* [Passage for review]
____

The engraving on the case back appears to be etched, giving it a somewhat cheap appearance, as does the Traser use of lower case letters, which always look unfinished to me. The watch is made in Switzerland, according to Traser.
Traser uses green tritium tubes for the 1 o’clock to 11 o’clock indices, which are the small squares seen on the chapter ring, holding the tritium tubes. The 12 o’clock indice is orange and the hour, minute and red seconds hand use green tritium tubes, as does the tritium dot on the bezel indicating zero.
I find the illumination of the tritium to be the most disappointing aspect of this watch, and that’s a lot, considering that Traser makes such a big deal over their use of the gas and since the parent company manufacturers the tubes. I have noted that they don’t have illustrations with comparison photos of the excellent SuperLuminova or Seiko-type lume compared to the tritium, probably for good reason. Even my Glycine Combat with SuperLuminova far outshines the Black Storm Pro, as does a $150.00 Seiko “Monster”.
In fact, my experience with tritium tubes has been that even when new, the watch must be in a very dark environment to notice the light provided by the tritium lume. It does not glow anywhere near as bright as a good lume paint, with the most noticeable difference being that lume will fade after a few hours, while the tritium will remain constant, albeit at what seems to be a greatly reduced level of illumination.
Perhaps if they used a combination of SuperLuminova with the tritium tubes, then we’d have something. But I suspect Traser’s pride would not allow that to happen.
So overall, I have to say that I’ve been very disappointed by the performance of tritium illumination and there’s probably way too much “hype” surrounding its use. I know one thing: you can absolutely not rely on the photos provided by the manufacturers. Most of the photos seem fake to me, with the tritium tubes glowing like they’ve been lit by a bolt of lightning, rather than the dim visage they provide in reality.
For example, the photo below was taken in a studio, during the day, with the watch surrounded by a cardboard box to provide darkness. The sun was coming through a window on the right. The camera was set at f4.5 at a high ISO 1000 and the exposure had to be set for 5 full seconds just to register any glow from the watch. This photo has been un-retouched except for cropping and a slight sharpening for display on the web.

____

* [Supplied information]
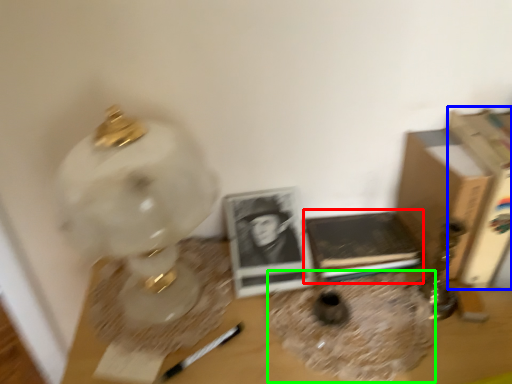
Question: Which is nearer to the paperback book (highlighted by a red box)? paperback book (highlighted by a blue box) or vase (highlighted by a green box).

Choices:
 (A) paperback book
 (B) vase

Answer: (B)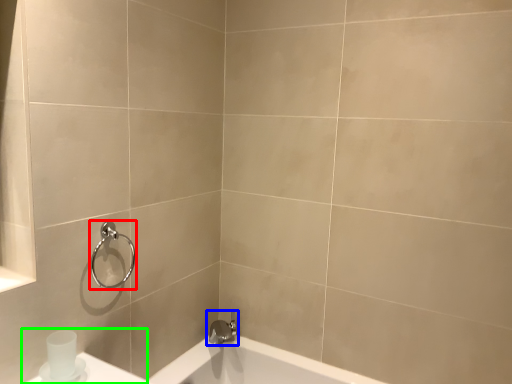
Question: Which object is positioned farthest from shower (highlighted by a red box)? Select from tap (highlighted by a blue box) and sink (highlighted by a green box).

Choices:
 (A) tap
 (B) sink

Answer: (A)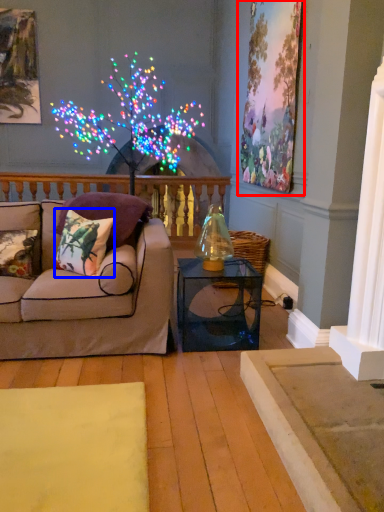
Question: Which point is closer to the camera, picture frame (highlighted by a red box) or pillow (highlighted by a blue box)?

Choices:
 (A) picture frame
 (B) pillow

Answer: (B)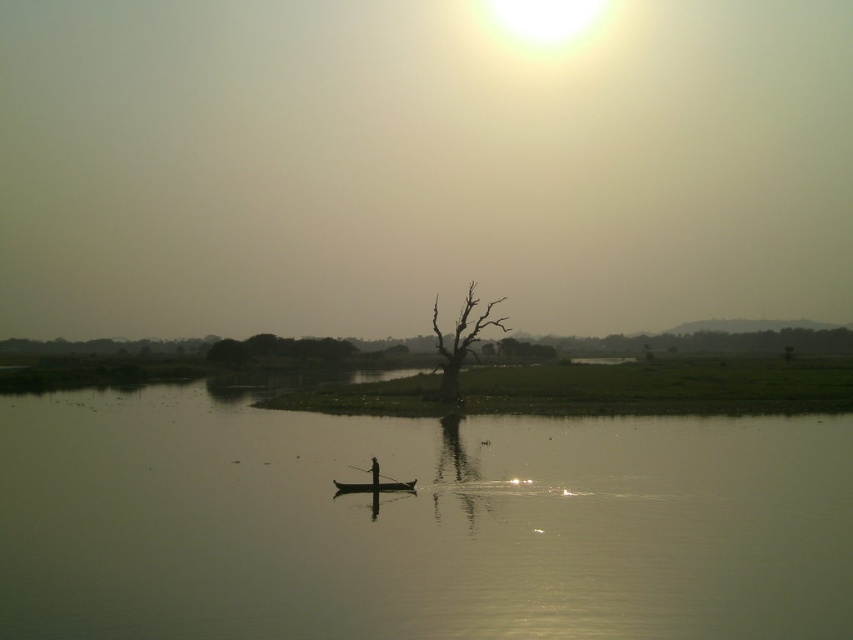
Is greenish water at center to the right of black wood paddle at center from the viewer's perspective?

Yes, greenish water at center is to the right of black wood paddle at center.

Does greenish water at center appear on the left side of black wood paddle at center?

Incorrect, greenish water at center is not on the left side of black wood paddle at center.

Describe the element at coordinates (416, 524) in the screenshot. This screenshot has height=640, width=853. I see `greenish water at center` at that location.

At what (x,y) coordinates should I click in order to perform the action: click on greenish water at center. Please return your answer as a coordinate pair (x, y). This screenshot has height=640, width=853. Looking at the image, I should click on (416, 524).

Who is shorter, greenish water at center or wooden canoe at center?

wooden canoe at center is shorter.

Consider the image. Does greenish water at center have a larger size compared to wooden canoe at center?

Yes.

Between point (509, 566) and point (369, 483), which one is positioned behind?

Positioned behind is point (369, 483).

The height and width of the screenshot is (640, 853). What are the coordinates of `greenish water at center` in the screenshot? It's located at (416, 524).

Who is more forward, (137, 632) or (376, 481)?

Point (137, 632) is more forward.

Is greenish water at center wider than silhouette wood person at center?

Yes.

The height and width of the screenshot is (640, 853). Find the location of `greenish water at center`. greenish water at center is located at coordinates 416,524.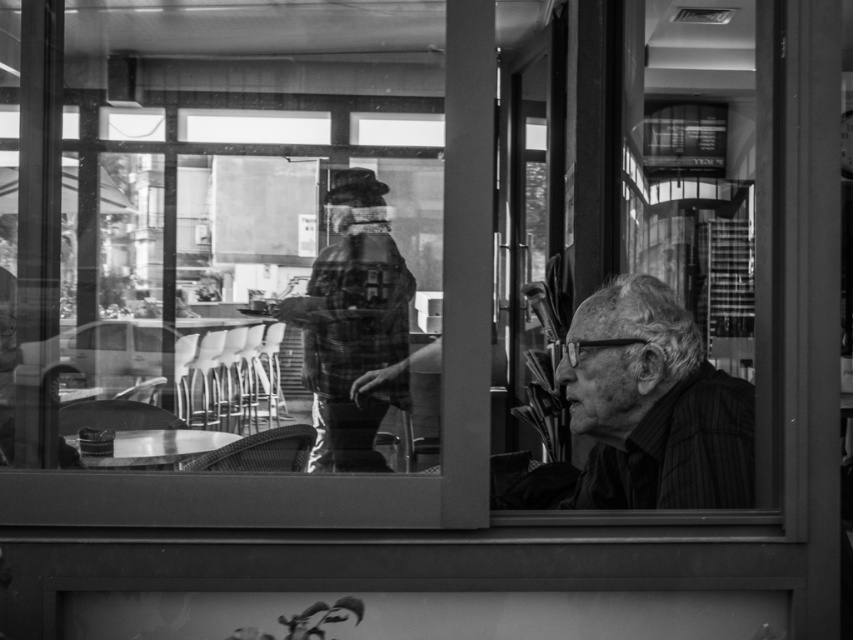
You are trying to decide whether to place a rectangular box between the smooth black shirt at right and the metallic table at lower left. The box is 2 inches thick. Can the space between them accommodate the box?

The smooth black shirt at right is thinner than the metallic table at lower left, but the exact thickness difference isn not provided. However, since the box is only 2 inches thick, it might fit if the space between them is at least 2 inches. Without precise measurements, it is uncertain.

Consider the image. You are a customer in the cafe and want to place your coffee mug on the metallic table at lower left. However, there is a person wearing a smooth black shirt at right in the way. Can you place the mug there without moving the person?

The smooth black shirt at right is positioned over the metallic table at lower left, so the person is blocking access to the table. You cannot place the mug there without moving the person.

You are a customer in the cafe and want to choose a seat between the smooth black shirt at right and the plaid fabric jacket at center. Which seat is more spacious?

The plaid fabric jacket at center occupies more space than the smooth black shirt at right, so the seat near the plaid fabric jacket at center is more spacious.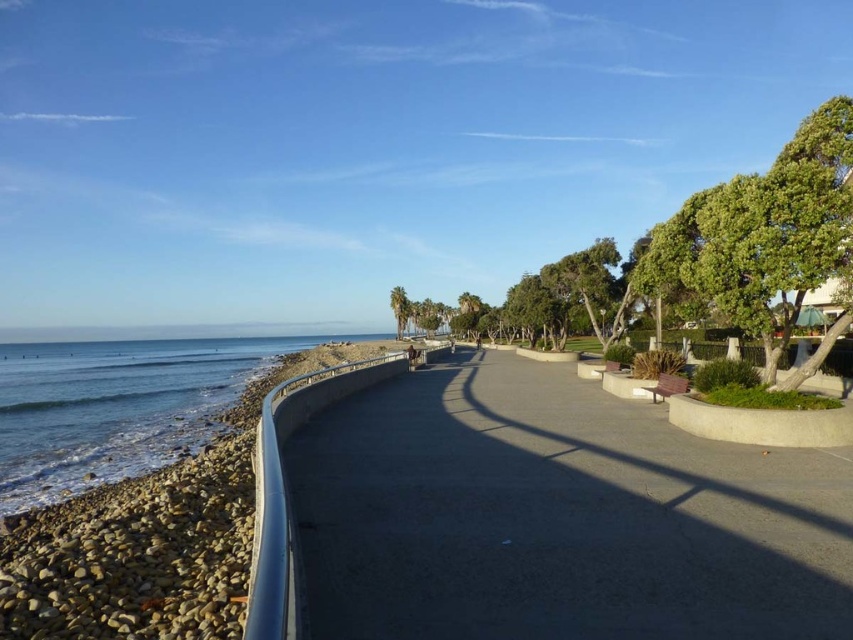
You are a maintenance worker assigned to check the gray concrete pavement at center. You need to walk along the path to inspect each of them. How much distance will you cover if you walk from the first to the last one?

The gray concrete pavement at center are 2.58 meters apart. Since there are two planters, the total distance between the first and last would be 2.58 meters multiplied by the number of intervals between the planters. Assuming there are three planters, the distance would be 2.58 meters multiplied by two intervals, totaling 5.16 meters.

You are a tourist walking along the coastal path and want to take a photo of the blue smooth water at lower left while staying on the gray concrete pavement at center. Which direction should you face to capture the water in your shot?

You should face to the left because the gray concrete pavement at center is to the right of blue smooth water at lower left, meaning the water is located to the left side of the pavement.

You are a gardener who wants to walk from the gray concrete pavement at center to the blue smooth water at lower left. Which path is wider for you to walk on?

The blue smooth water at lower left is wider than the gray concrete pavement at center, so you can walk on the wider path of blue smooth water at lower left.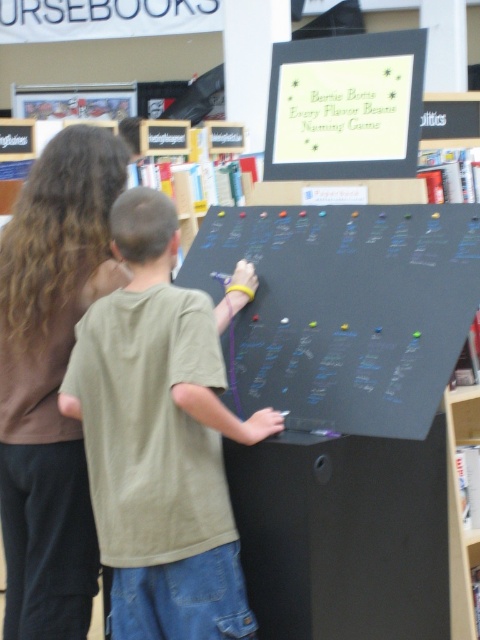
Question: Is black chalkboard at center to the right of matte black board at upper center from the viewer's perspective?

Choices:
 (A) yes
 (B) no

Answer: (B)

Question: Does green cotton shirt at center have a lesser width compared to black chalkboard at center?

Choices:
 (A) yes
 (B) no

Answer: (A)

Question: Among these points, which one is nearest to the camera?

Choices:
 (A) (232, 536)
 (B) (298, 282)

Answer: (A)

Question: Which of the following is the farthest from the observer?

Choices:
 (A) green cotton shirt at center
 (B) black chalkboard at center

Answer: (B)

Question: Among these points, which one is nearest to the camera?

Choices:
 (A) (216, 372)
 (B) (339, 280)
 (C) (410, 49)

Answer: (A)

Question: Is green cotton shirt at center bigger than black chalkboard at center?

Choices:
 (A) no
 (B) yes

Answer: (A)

____

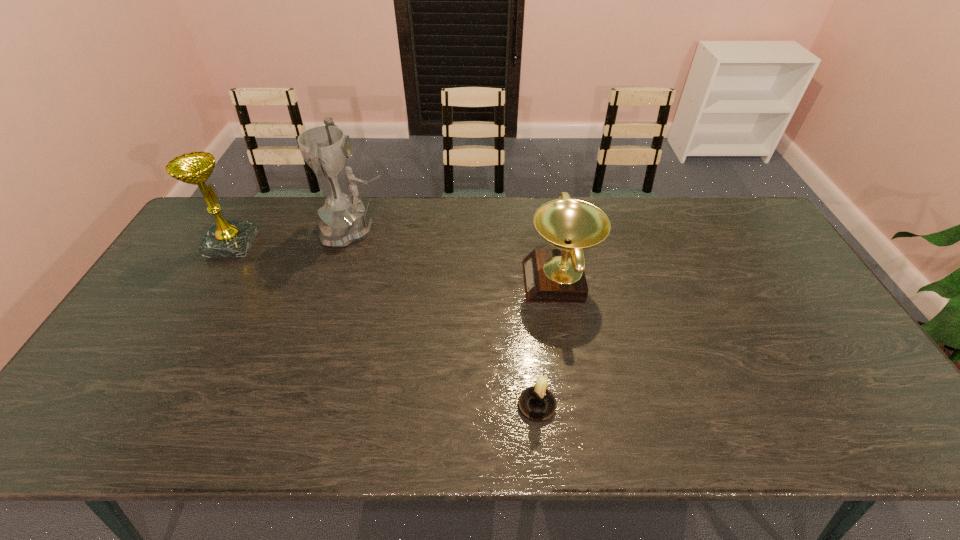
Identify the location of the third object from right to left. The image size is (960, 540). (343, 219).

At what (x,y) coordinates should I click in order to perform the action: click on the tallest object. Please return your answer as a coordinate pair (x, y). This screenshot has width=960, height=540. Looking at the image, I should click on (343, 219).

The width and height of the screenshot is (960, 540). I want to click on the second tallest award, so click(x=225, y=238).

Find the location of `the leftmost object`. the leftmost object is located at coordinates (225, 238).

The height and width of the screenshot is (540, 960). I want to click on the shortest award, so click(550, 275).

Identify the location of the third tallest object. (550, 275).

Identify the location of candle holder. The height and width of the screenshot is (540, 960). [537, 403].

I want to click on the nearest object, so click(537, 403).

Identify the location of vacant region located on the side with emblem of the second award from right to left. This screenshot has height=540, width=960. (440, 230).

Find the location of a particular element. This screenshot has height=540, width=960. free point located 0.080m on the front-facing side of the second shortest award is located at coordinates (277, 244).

____

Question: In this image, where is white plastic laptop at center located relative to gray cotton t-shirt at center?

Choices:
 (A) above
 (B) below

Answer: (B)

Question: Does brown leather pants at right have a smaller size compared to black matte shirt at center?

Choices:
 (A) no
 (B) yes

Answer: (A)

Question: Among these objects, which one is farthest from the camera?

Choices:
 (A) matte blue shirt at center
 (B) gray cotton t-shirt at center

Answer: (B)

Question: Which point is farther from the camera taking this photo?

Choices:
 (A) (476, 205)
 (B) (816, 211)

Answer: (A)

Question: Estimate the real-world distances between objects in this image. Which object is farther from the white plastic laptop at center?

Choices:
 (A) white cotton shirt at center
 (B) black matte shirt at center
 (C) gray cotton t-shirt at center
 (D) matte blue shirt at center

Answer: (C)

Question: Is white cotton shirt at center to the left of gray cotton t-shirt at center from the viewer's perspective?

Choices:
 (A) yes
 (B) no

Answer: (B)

____

* [Exercise description]
Please reproduce the portion of the watch review between "Traser uses green" and "bezel indicating zero.", inclusive.

* [Worked solution]
Traser uses green tritium tubes for the 1 o’clock to 11 o’clock indices, which are the small squares seen on the chapter ring, holding the tritium tubes. The 12 o’clock indice is orange and the hour, minute and red seconds hand use green tritium tubes, as does the tritium dot on the bezel indicating zero.